Tetapi saya angkat topi pada suami. Hampir tidak pernah keluar keluhan dari mulutnya. Baik tentang jam kerja yang panjang, tentang pekerjaan kantor, tentang rekan-rekan kerja, atau tentang atasannya. Hampir tidak pernah. Semangat kerjanya tak pernah terlihat padam. Padahal saya tahu sekali pekerjaannya cukup di bawah tekanan, dan bisa memicu tingkat stres yang tinggi.
***
Datangnya pandemi membawa sedikit angin segar pada aturan jam dan hari kerja di kantor suami.
Saya cukup bersyukur dengan hal ini.
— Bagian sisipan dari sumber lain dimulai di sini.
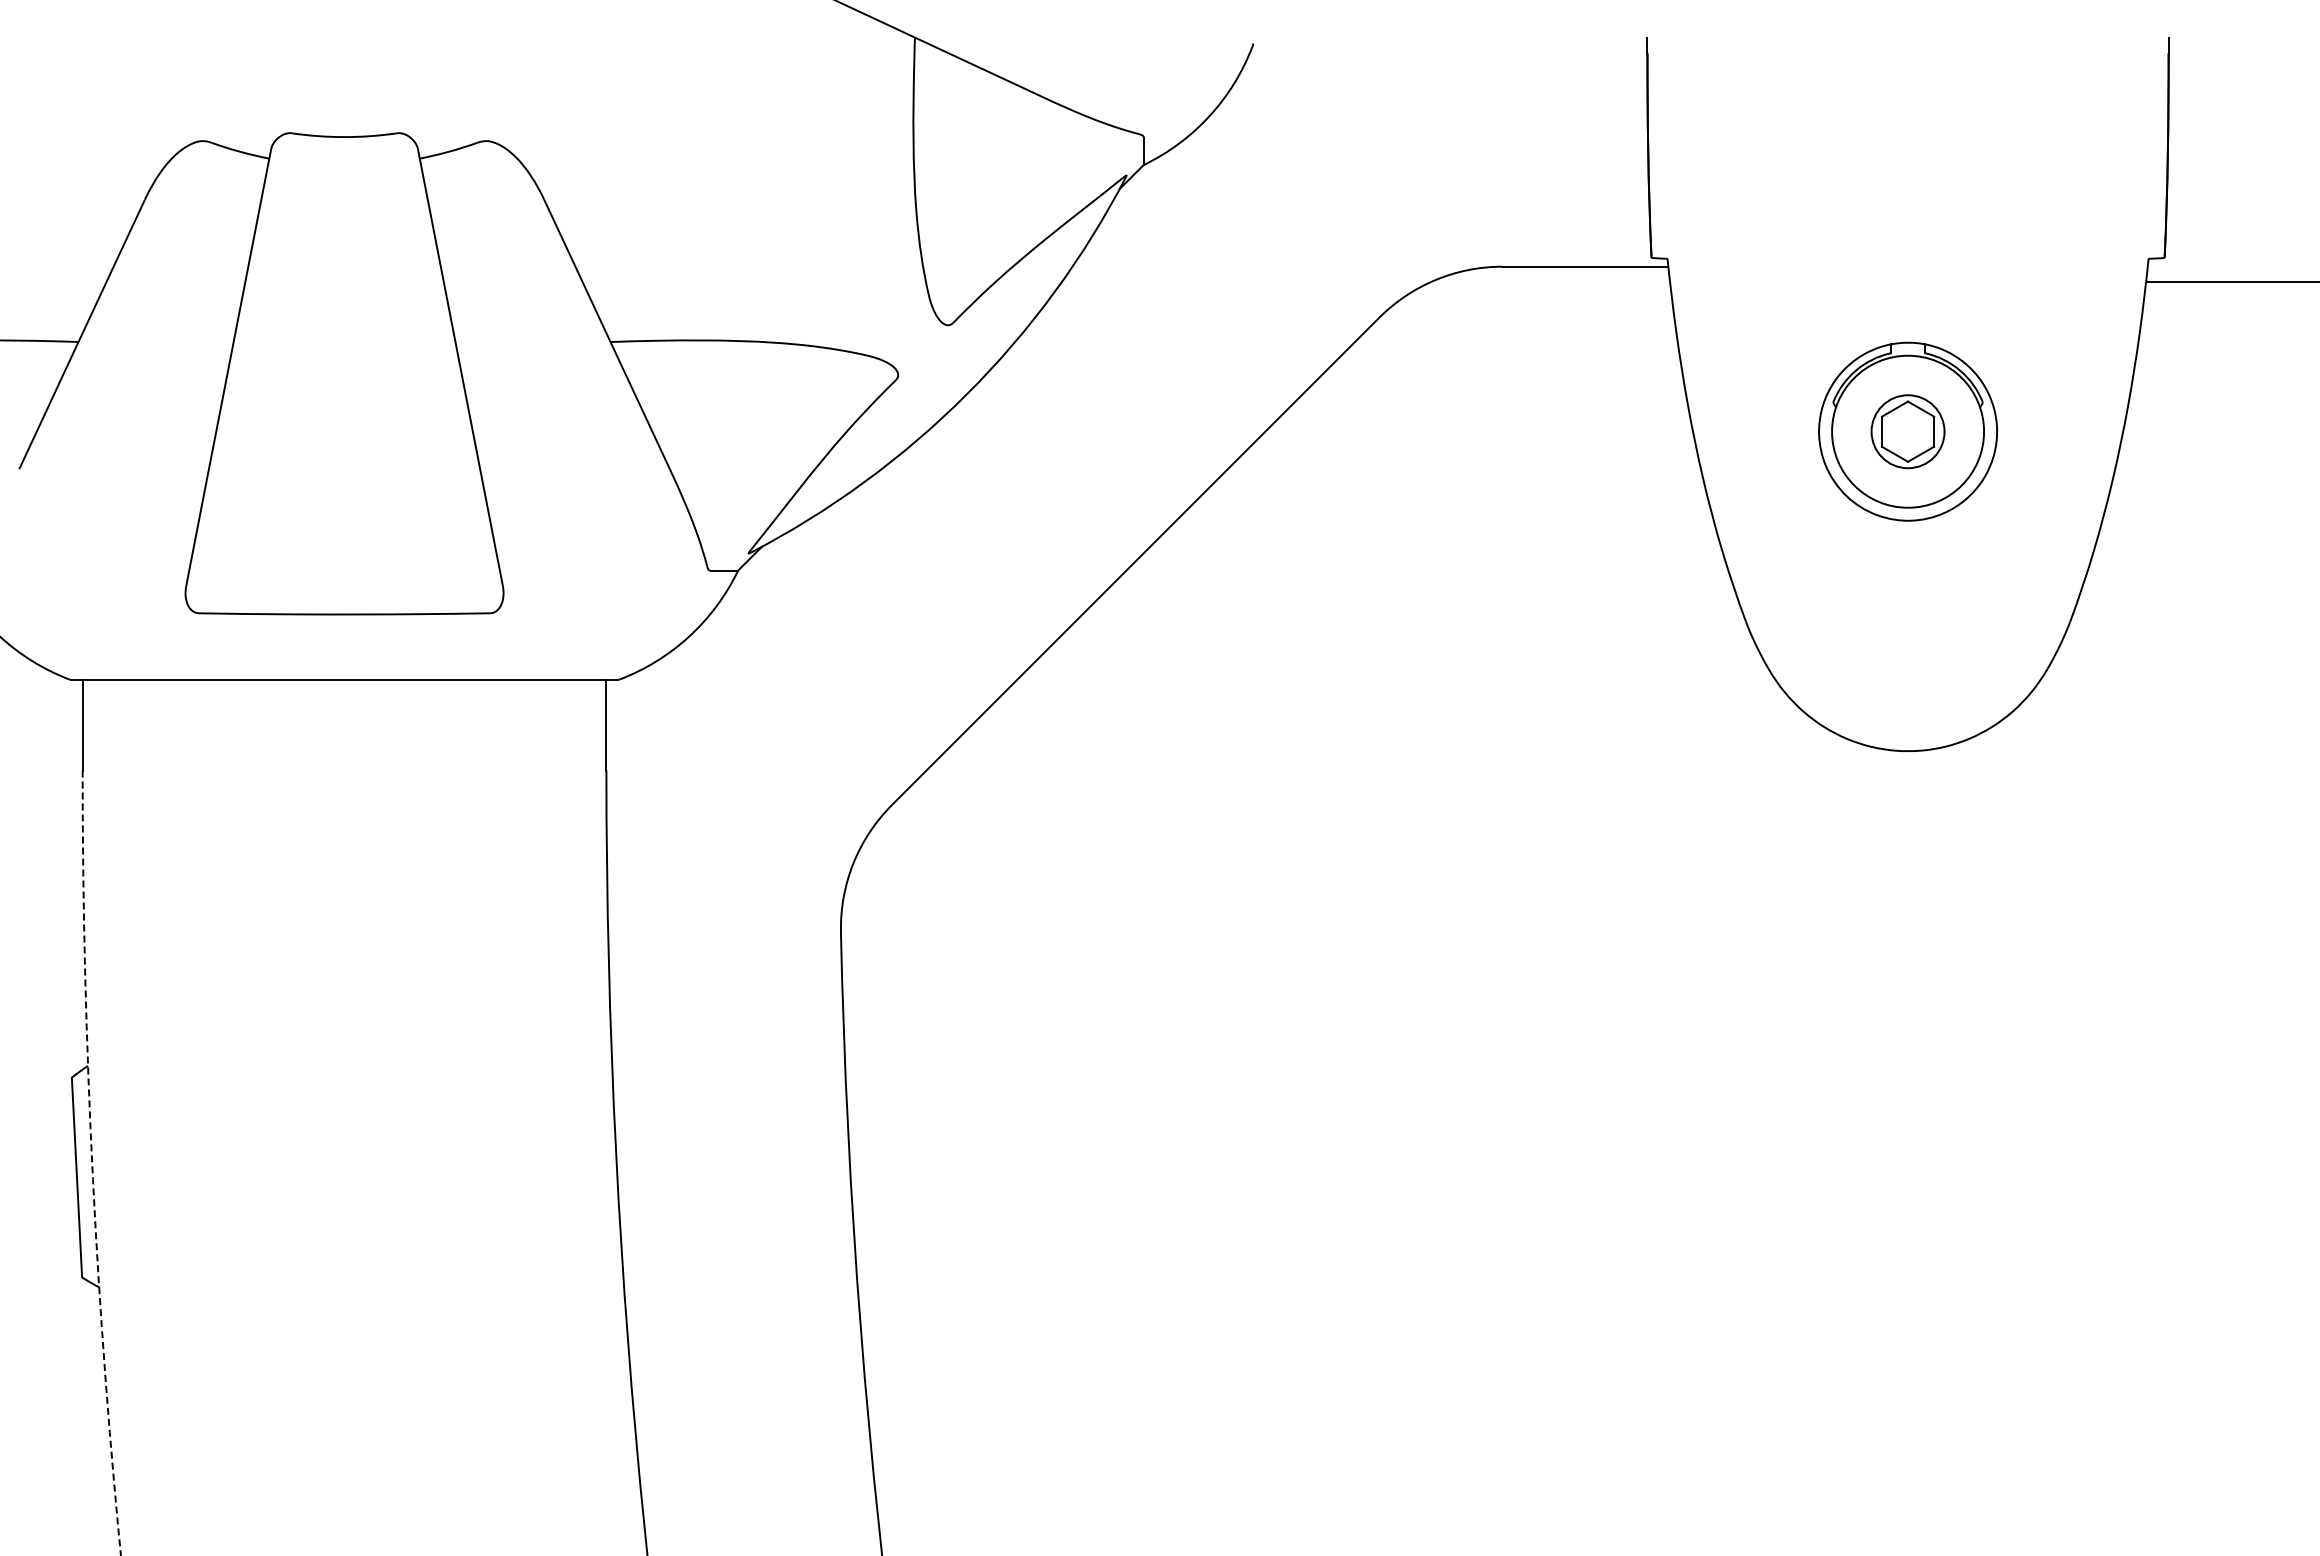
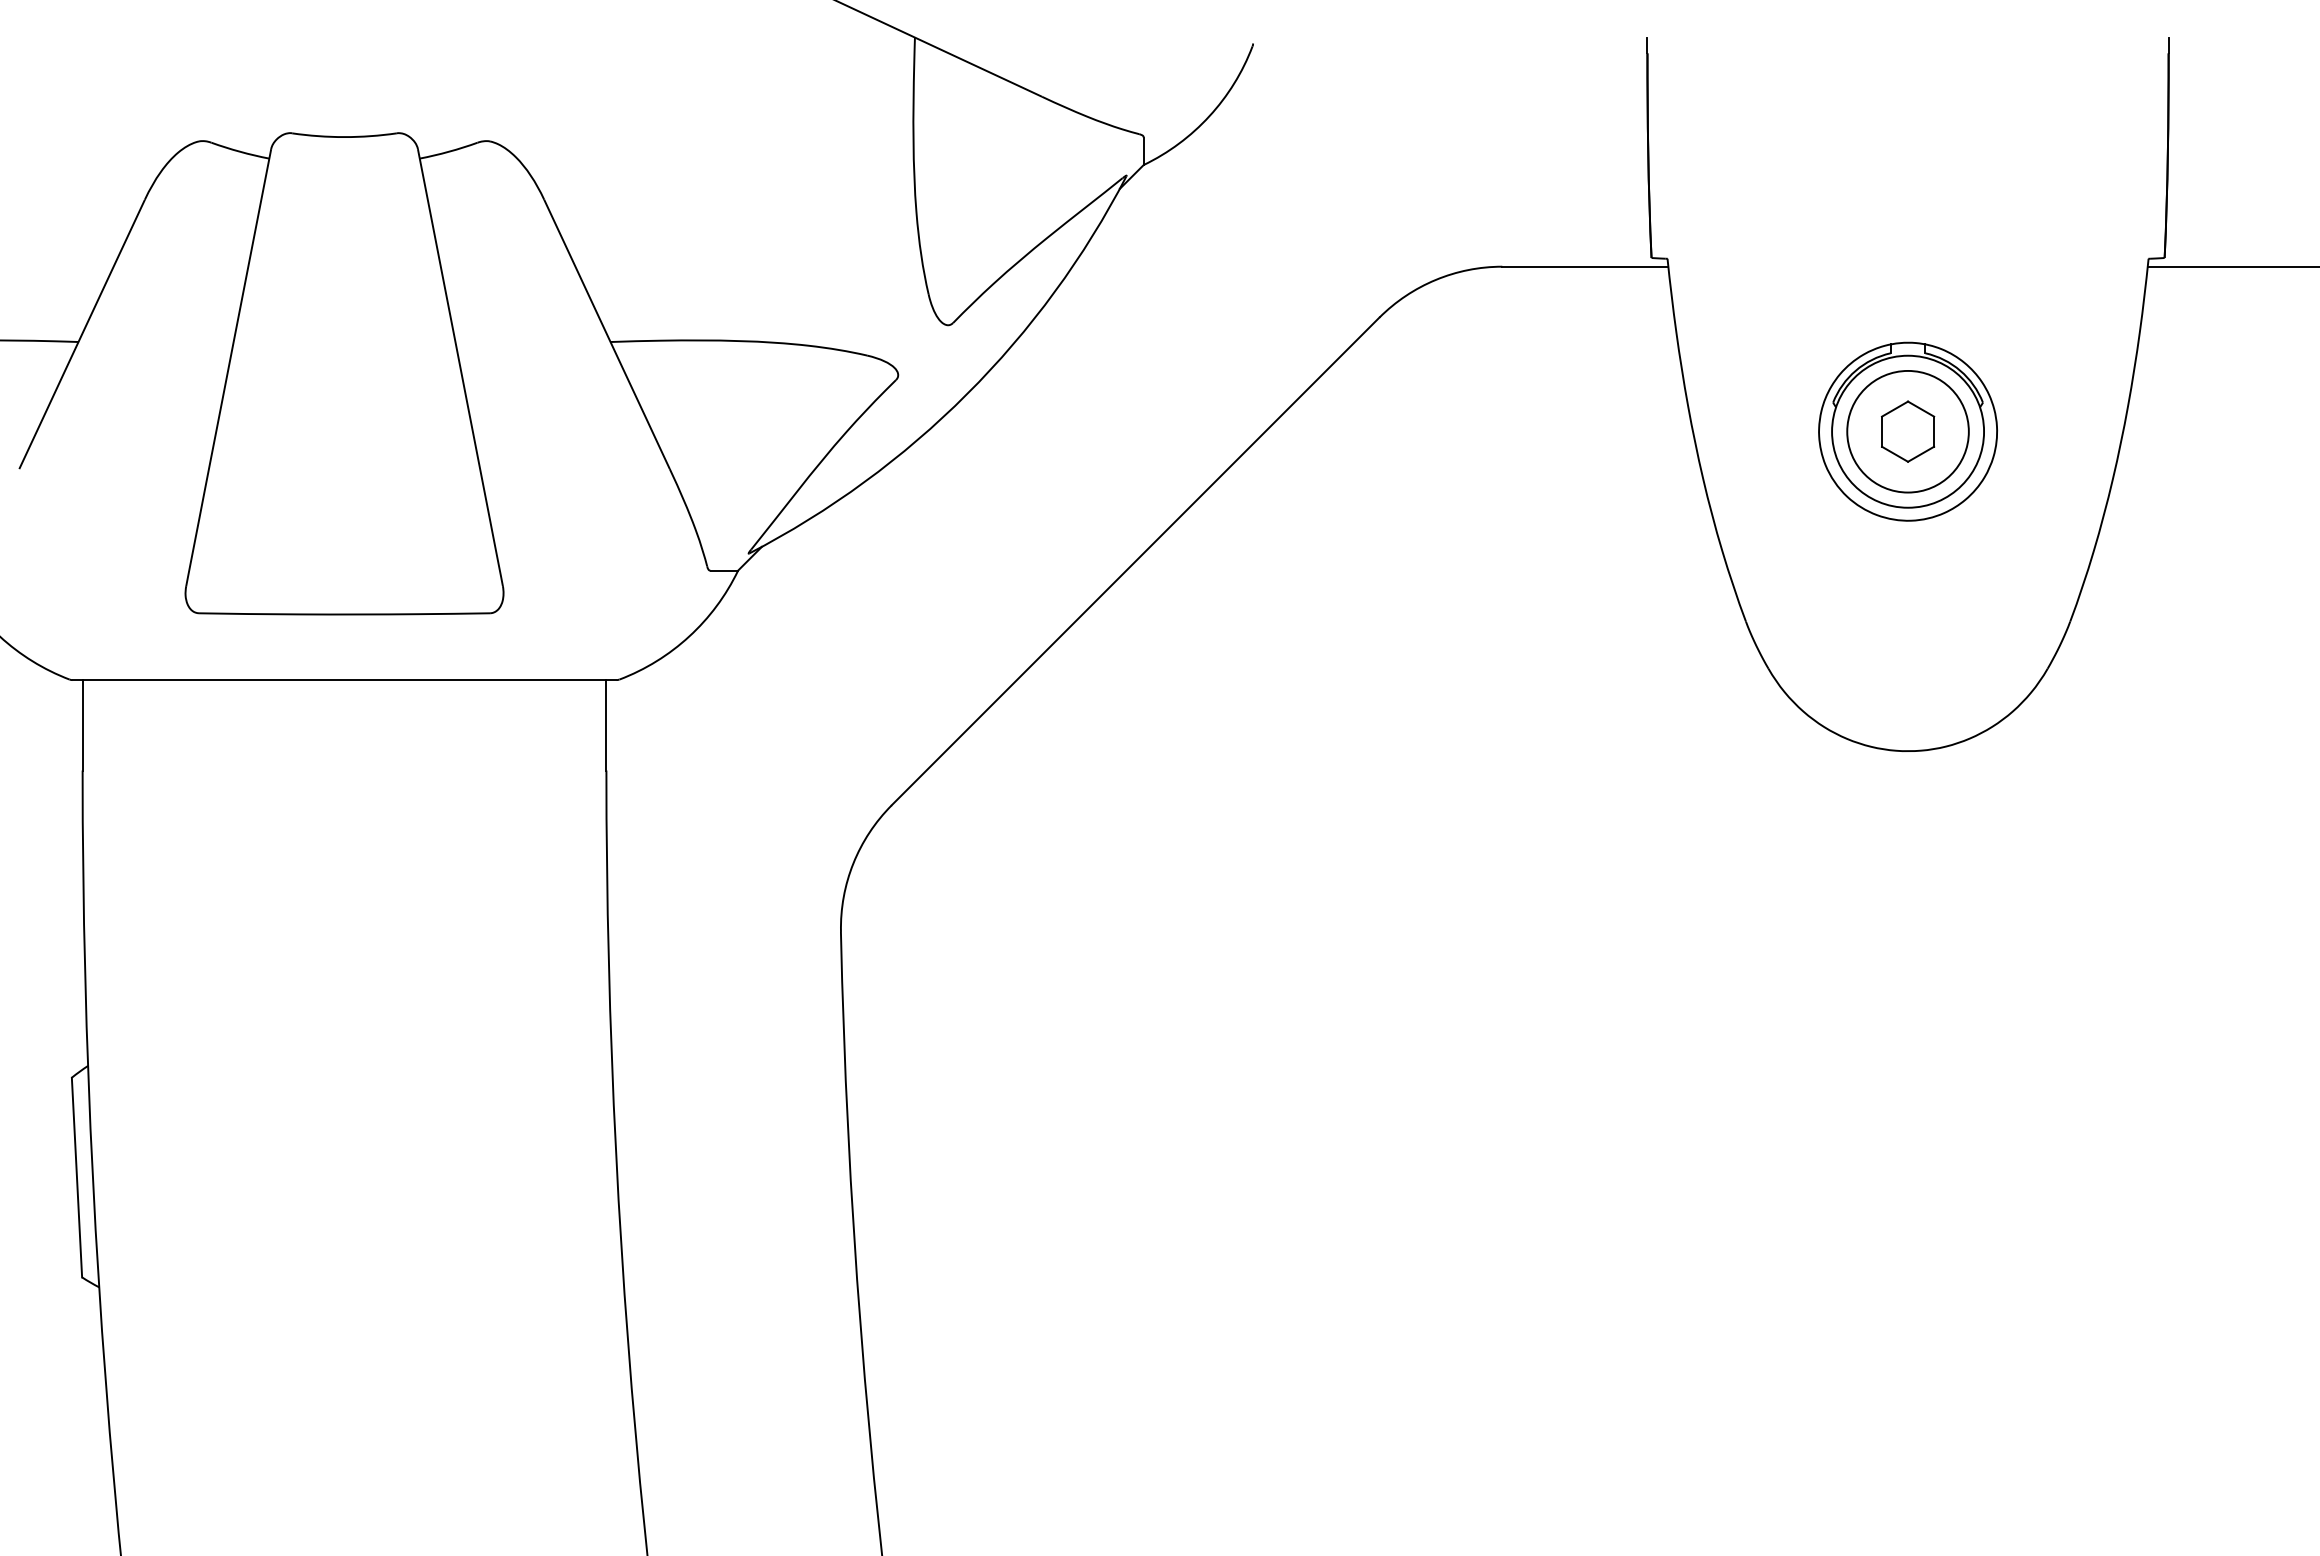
line at (2231, 281) position: (2231, 281) -> (2231, 266)
circle at (1907, 431) diameter: 73 px -> 122 px
arc at (92, 1163): dashed -> solid
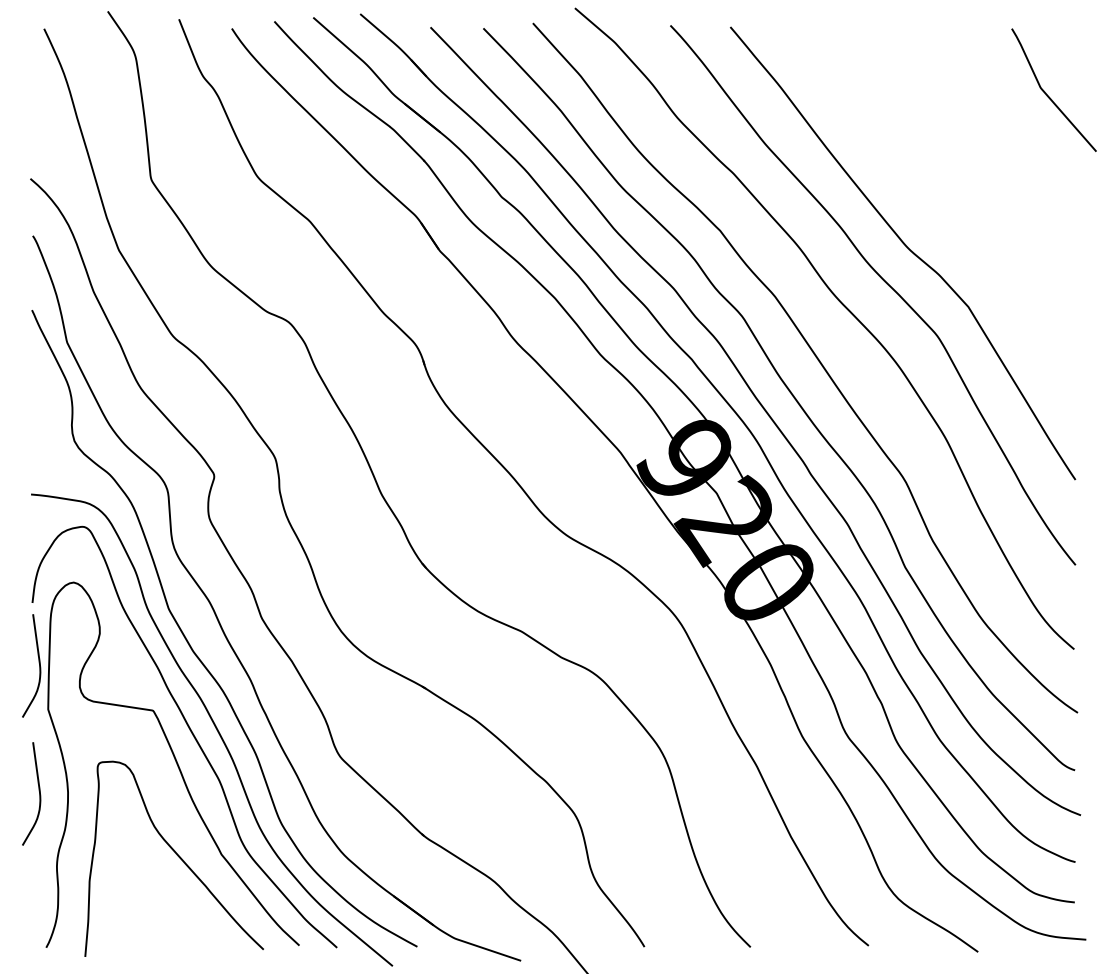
Sekalipun pandemi meluluhlantakkan banyak sendi kehidupan, namun paling tidak, membawa sisi positif bagi kehidupan keluarga kami, dan mungkin juga bagi banyak keluarga.
Sejak pandemi, hari kerja suami sekarang menjadi hanya lima hari dalam seminggu. Hari Sabtu menjadi hari libur.
Selain itu, pola 2-1 yang diterapkan perusahaan (2 hari WFO, 1 hari WFH) membuat suami punya waktu lebih di rumah, dibandingkan dengan masa sebelum pandemi.Â
Adanya pandemi seolah mengingatkan saya, bahwa segala sesuatu indah pada waktunya.
Mungkin beberapa tahun ke belakang, kami sulit mendapatkan waktu lebih untuk berinteraksi dengan suami. Namun, semua terbayarkan pada pandemi ini. Bahkan karena harus di rumah saja, suami pun memiliki waktu lebih kala WFH, kerinduan untuk lebih sering bersama pun terpenuhi. Mengganti hari-hari lalu yang telah dihabiskannya untuk bekerja dan bekerja.
Adanya pandemi juga memberikan pelajaran berharga untuk selalu bersyukur dalam situasi apapun. Bagaimanapun beratnya pekerjaan, tenaga yang terkuras hanya untuk bekerja, dan sempitnya waktu berkumpul bersama keluarga, sebaiknya tetap bersyukur. Bersyukur atas apa yang dimiliki saat ini, meskipun belum terlihat ideal.
Sebagai pekerja, yang mengabdikan diri kepada pihak lain, yaitu perusahaan tempat bekerja, seringkali pekerja hanya memiliki dua pilihan: take it or leave it (ambil atau tinggalkan).
Bila memilih take it, berarti harus siap dan bertanggung jawab pada aturan main perusahaan, dengan segala konsekuensinya.